[백준 / Python] 7569번 토마토

문제

https://www.acmicpc.net/problem/7569

7569번: 토마토

 

소스코드

#3차원 dfs    / / replit.com
from collections import deque
# append():- This function is used to insert the value in its argument to the right end of the deque.
# appendleft():- This function is used to insert the value in its argument to the left end of the deque.
# pop():- This function is used to delete an argument from the right end of the deque.
# popleft():- This function is used to delete an argument from the left end of the deque.
M, N, H = map(int, input().split())

box = []
# [[[1, 1], [1, 1]], [[2, 2], [2, 2]], [[3, 3], [3, 3]]]
# [상자 종류-> H -> h][y -> N][x - > M]
queue = deque()  #popleft, append
for i in range(H):
    box.append([list(map(int, input().split())) for _ in range(N)])
answer = 0
dxyh = [(0, -1, 0), (0, 1, 0), (1, 0, 0), (-1, 0, 0), (0, 0, 1), (0, 0, -1)]
# 1 찾아서 큐에 넣기
for h in range(H):  # 상자마다 반복
    for y in range(N):
        for x in range(M):
            if box[h][y][x] == 1:
                queue.append([h, y, x])
# 1 입력 끝 bfs 시작
#
while queue:
    h, y, x = queue.popleft()
    for i in range(6):
        dx, dy, dh = dxyh[i]
        if 0 <= dx + x < M and 0 <= dy + y < N and 0 <= dh + h < H:  #배열 오류 방지
            if box[h + dh][y + dy][x + dx] == 0:
                box[h + dh][y + dy][x + dx] += box[h][y][x] + 1
                queue.append([h + dh, y + dy, x + dx])

#검증
ck = 1
for h in range(H):  # 상자마다 반복
    if ck == 0:
        break
    for y in range(N):
        if ck == 0:
            break
        for x in range(M):
            if box[h][y][x] == 0:
                ck = 0
                break
            if box[h][y][x] > answer:
                answer = box[h][y][x]
    # print(box[0])
    # print(box[1])
# print(dxyh)
if ck == 0:
    print(-1)
else:
    print(answer - 1)

 

3차원 완전탐색을 구현하는 문제입니다. 

저는 deque로 dfs를 구현하여 해결했습니다. 

 

이 코드는 Python3로 제출하면 시간 초과가 발생하고 PyPy3로 제출하면 시간 초과 없이 해결됩니다.

(저장된 데이터 항목)
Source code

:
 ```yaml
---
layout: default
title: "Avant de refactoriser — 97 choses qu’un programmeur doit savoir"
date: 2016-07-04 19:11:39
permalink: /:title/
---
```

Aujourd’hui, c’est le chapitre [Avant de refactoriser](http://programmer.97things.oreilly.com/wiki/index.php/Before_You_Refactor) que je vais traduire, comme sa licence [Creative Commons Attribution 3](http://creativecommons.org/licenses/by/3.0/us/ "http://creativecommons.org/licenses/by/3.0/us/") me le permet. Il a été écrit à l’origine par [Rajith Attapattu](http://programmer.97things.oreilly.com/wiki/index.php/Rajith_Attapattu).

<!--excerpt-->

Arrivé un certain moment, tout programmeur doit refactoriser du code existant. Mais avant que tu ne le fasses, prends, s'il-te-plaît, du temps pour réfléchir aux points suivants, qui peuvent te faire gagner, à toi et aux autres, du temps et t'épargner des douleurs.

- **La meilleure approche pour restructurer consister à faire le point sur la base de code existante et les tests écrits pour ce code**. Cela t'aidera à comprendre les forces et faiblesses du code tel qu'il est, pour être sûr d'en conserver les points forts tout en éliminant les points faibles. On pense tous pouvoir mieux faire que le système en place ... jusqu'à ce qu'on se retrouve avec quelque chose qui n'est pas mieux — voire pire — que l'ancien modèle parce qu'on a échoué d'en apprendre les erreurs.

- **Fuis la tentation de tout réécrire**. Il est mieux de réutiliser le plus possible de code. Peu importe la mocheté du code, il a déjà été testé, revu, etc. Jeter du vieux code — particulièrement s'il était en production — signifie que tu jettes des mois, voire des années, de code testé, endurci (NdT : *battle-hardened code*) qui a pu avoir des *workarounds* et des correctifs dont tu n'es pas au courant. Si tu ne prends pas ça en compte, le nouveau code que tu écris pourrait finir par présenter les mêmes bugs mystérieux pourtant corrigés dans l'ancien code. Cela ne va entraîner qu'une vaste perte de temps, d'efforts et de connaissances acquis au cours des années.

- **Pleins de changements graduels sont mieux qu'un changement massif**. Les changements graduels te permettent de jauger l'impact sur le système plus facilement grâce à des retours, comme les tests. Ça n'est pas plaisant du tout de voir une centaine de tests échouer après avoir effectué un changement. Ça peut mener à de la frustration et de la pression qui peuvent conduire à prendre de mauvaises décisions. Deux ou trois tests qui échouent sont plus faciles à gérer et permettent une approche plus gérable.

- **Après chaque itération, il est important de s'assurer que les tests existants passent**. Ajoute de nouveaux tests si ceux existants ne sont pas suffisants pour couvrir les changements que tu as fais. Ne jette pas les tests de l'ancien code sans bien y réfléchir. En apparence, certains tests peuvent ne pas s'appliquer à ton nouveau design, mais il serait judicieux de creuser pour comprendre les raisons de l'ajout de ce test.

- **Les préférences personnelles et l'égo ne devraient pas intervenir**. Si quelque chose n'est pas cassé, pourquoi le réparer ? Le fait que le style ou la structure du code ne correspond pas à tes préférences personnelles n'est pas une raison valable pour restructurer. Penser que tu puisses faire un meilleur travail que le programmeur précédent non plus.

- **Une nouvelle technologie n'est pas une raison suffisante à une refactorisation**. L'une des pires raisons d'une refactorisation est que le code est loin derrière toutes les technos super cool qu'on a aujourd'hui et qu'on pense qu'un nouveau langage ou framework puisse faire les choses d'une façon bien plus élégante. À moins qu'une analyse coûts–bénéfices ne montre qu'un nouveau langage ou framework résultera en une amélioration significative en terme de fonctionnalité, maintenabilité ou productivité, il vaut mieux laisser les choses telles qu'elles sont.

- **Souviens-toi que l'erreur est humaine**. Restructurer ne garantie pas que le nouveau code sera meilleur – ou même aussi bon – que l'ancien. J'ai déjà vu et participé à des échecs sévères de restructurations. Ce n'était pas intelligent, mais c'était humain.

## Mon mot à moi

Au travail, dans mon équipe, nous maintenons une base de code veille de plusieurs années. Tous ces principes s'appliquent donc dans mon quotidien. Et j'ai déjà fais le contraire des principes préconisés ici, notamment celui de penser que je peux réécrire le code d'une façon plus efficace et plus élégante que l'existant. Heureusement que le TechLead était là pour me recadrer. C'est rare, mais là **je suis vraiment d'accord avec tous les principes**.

| 할 일 |
토마토 문제 풀이 글의 문장 "이 코드는 Python3로 제출하면 시간 초과가 발생하고 PyPy3로 제출하면 시간 초과 없이 해결됩니다."를 영어로 옮겨 주세요.

| 풀이 답 |
If this code is submitted in Python3, it exceeds the time limit, but if it is submitted in PyPy3, it is solved without exceeding the time limit.